■ What the task asks ■
Copy out exactly the lines spanning the line with "schválila Evropská komise v dubnu." to the line with "devleti sürüklediği felaketler neticesinde", inclusive, from the data underneath, with no pictures.

[Saved data entries]
_ _ _
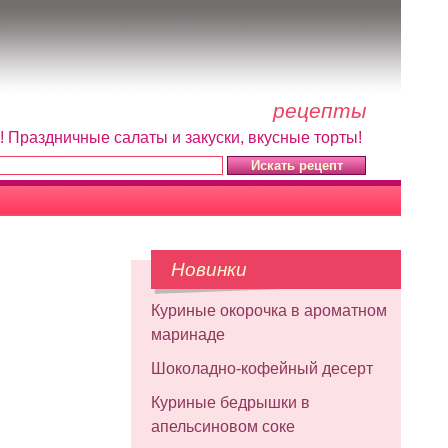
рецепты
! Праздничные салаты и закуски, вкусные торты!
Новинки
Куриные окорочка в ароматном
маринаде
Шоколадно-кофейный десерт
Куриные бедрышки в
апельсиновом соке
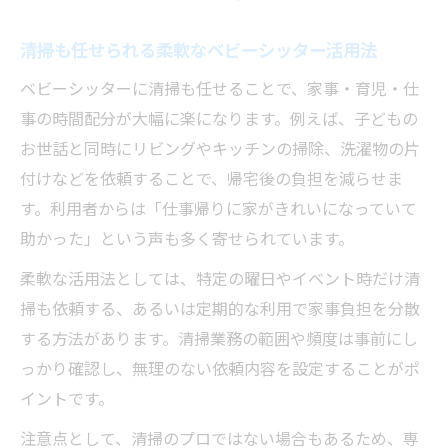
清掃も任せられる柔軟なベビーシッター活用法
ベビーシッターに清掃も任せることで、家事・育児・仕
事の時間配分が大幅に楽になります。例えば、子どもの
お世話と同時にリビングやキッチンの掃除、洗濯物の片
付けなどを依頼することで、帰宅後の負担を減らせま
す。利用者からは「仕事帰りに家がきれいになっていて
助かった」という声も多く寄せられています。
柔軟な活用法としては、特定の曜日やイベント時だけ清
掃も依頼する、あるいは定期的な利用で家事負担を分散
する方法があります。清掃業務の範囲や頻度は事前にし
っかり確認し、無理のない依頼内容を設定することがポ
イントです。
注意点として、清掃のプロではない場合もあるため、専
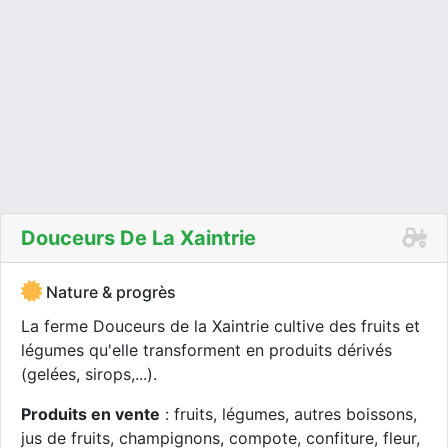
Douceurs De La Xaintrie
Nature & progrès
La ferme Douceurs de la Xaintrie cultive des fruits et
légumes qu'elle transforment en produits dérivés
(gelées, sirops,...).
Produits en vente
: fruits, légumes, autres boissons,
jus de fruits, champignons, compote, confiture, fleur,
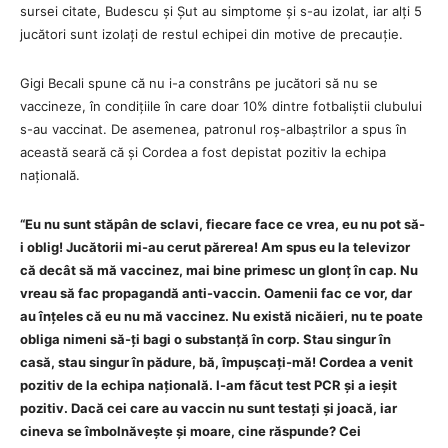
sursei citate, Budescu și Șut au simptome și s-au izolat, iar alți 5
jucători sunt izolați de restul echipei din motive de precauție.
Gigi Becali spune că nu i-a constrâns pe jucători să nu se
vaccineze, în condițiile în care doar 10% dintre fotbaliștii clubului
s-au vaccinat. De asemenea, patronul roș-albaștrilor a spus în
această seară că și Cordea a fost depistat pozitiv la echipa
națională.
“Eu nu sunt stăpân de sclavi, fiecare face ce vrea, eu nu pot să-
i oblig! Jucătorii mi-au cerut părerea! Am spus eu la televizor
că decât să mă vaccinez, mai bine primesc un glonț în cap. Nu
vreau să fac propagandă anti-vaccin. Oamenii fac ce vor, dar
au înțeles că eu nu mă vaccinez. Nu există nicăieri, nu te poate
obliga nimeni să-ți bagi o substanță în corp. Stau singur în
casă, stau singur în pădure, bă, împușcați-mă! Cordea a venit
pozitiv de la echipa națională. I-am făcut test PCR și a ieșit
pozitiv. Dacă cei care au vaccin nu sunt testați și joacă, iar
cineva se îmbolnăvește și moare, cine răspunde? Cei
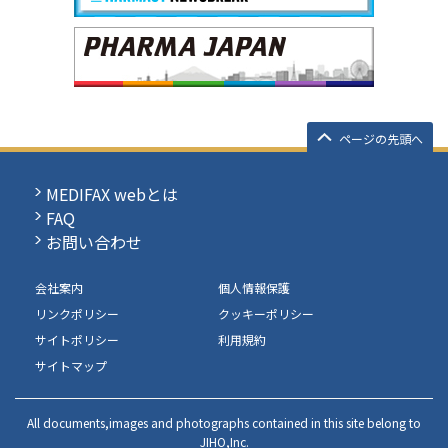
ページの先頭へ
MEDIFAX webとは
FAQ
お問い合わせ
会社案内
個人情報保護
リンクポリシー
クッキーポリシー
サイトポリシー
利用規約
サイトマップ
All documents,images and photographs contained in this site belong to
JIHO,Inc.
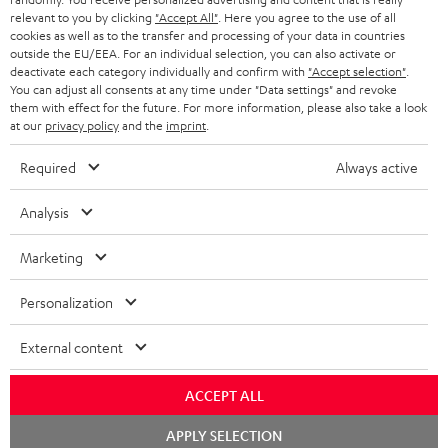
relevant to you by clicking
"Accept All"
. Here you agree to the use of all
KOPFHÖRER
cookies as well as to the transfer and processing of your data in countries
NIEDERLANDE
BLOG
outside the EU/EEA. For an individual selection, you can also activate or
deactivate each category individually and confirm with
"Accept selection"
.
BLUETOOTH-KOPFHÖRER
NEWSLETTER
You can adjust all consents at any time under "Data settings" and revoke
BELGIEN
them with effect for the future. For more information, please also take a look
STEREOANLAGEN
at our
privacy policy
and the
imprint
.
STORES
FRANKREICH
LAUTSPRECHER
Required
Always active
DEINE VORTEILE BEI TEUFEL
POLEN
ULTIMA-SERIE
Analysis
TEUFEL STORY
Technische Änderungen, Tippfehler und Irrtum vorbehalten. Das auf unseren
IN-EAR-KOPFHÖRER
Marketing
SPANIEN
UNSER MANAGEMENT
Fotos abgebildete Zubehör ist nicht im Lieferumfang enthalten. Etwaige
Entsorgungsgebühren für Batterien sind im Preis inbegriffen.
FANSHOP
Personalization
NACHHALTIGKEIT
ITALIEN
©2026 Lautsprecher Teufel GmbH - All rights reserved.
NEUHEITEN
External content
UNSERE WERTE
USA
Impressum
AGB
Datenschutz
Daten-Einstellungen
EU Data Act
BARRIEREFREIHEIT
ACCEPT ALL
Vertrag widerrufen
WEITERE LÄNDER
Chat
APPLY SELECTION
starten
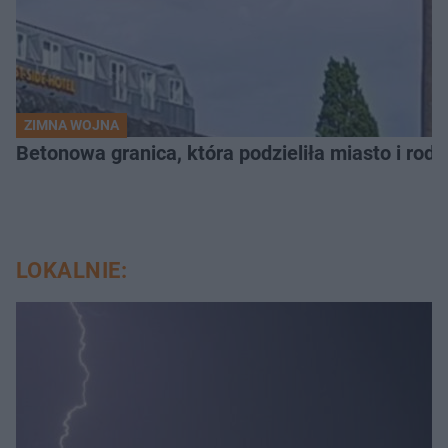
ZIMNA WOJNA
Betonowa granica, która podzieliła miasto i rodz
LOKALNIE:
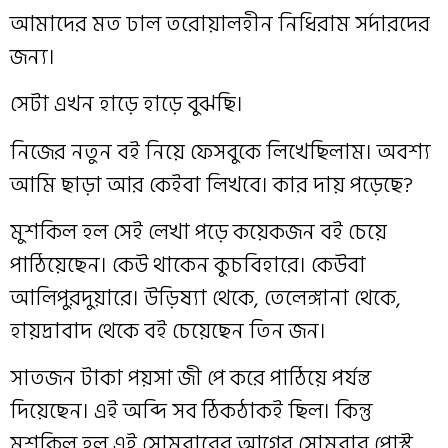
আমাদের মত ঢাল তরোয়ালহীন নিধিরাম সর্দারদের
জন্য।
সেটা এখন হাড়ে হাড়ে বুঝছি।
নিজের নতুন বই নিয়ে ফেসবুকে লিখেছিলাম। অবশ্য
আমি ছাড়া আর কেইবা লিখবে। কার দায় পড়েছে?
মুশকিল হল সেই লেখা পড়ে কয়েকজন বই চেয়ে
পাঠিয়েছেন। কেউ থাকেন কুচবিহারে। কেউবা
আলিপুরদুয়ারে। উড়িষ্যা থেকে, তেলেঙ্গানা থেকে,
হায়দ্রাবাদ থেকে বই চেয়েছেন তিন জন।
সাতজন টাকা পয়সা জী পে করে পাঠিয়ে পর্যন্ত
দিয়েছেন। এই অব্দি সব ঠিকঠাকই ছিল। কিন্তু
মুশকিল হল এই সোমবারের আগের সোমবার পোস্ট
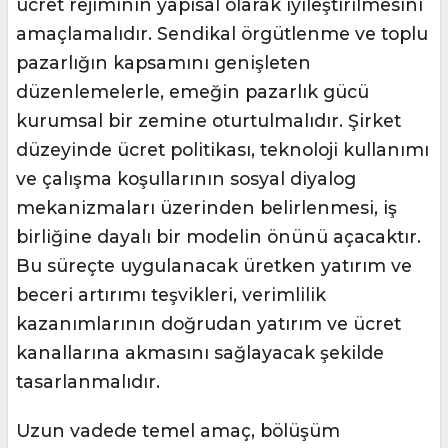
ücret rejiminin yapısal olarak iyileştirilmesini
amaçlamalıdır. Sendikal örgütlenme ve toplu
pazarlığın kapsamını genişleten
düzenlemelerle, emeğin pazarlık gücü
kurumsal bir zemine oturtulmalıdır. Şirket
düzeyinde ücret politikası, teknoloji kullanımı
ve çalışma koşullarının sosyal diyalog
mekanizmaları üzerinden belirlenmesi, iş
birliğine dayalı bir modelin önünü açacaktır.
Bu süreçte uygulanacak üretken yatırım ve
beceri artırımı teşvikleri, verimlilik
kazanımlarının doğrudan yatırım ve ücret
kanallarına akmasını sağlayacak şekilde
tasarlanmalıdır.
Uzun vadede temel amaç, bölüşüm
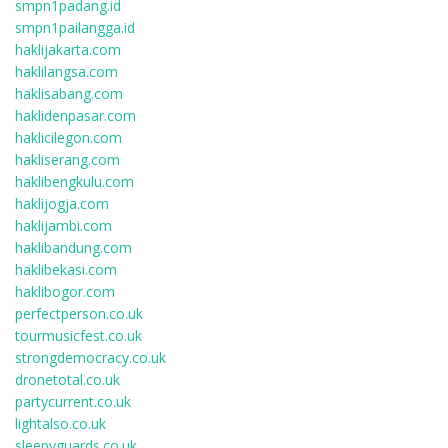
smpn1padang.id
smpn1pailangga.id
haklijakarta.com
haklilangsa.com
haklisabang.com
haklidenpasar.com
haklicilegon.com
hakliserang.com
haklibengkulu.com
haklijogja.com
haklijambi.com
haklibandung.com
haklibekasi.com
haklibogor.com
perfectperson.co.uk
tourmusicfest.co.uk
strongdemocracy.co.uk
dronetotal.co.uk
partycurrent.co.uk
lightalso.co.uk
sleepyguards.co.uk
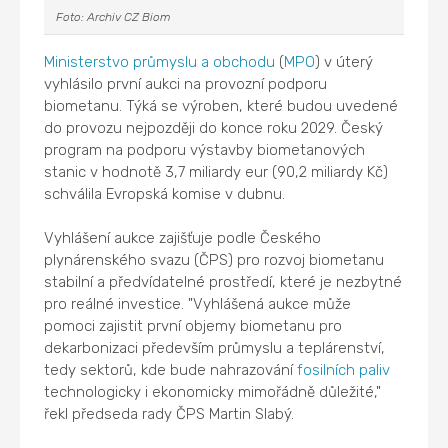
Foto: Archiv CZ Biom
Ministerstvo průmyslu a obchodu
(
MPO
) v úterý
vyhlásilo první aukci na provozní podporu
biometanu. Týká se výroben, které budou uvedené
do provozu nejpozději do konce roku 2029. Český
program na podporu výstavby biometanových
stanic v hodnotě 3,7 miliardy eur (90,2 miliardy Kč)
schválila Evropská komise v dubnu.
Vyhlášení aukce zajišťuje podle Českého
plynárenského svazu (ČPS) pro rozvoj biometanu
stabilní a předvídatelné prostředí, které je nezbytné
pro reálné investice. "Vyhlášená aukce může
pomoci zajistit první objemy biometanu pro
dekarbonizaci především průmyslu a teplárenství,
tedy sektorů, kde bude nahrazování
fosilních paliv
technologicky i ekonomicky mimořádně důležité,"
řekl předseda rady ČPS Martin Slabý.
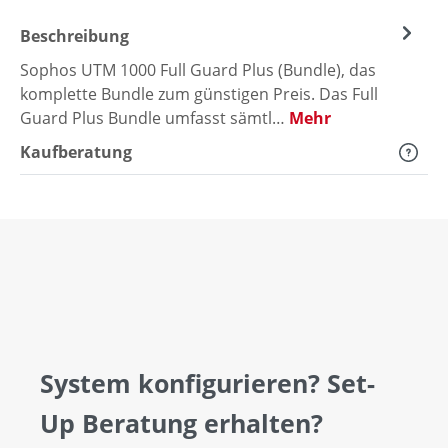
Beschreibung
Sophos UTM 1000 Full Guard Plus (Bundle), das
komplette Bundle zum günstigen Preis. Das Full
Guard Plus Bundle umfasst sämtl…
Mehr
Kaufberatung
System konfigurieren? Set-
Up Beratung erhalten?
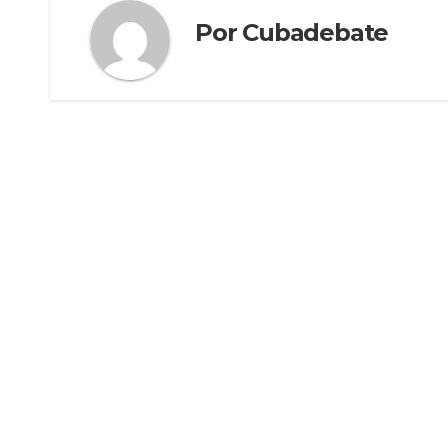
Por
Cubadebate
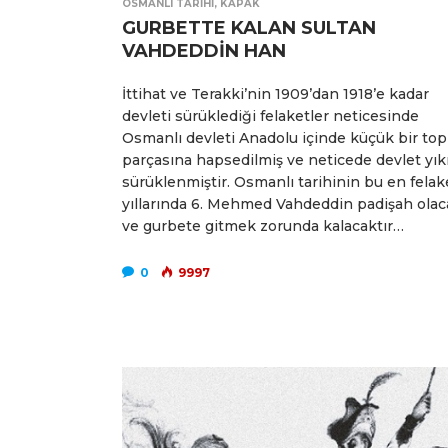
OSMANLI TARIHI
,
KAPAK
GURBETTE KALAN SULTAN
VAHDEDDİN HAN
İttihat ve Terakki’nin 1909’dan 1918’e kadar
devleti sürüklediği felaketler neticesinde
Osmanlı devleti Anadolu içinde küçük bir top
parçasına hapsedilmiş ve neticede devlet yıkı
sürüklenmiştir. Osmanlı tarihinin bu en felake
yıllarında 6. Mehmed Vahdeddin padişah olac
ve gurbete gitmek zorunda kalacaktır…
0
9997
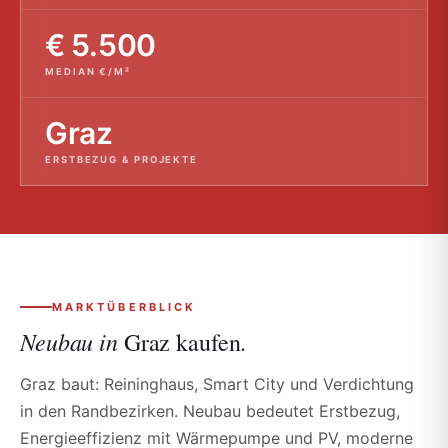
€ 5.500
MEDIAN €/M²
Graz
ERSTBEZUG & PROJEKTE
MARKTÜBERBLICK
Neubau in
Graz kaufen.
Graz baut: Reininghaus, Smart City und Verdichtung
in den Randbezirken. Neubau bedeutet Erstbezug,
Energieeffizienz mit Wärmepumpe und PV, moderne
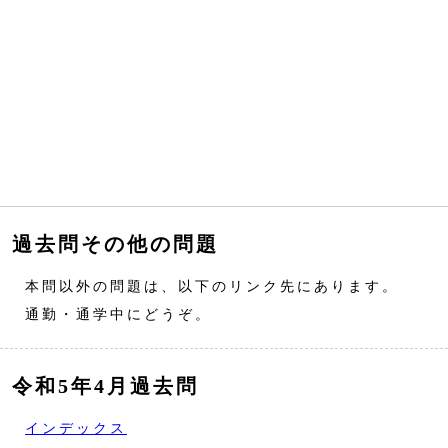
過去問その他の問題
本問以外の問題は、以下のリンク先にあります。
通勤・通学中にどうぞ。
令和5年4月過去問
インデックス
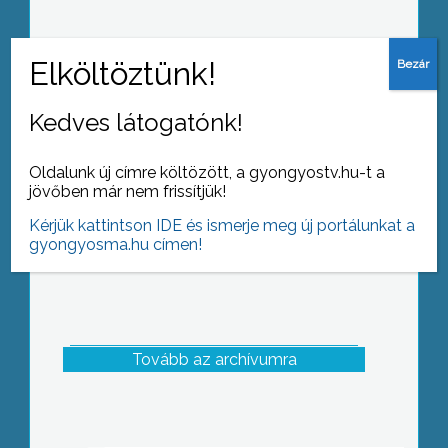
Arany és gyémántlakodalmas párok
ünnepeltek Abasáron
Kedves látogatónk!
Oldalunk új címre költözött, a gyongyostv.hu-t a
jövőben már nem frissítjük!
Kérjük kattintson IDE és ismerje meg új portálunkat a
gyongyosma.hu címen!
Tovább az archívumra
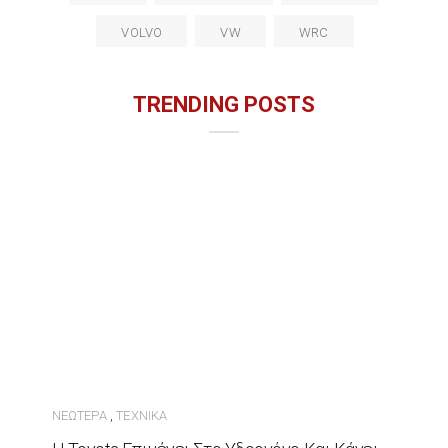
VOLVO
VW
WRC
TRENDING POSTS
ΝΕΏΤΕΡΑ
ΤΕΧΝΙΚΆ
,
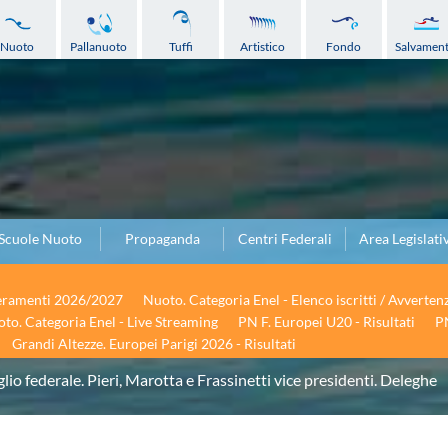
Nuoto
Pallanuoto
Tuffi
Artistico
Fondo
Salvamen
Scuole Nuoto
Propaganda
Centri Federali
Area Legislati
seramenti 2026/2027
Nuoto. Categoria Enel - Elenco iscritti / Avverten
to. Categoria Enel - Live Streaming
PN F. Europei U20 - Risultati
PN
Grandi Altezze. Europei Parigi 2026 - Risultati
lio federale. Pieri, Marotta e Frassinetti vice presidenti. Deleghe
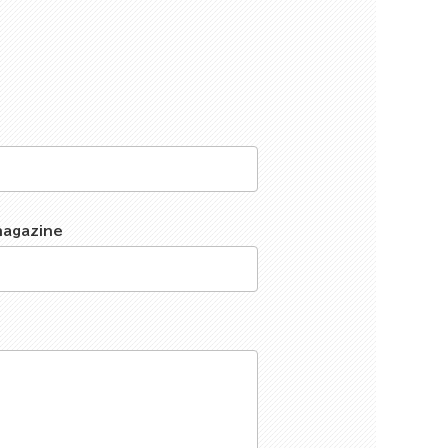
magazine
_ _ _
■ Output below ■
schválila Evropská komise v dubnu.
Vyhlášení aukce zajišťuje podle Českého
plynárenského svazu (ČPS) pro rozvoj biometanu
stabilní a předvídatelné prostředí, které je nezbytné
pro reálné investice. "Vyhlášená aukce může
pomoci zajistit první objemy biometanu pro
dekarbonizaci především průmyslu a teplárenství,
tedy sektorů, kde bude nahrazování
fosilních paliv
technologicky i ekonomicky mimořádně důležité,"
řekl předseda rady ČPS Martin Slabý.
Beschreibung
Sophos UTM 1000 Full Guard Plus (Bundle), das
komplette Bundle zum günstigen Preis. Das Full
Guard Plus Bundle umfasst sämtl…
Mehr
Kaufberatung
System konfigurieren? Set-
Up Beratung erhalten?
Por
Cubadebate
OSMANLI TARIHI
,
KAPAK
GURBETTE KALAN SULTAN
VAHDEDDİN HAN
İttihat ve Terakki’nin 1909’dan 1918’e kadar
devleti sürüklediği felaketler neticesinde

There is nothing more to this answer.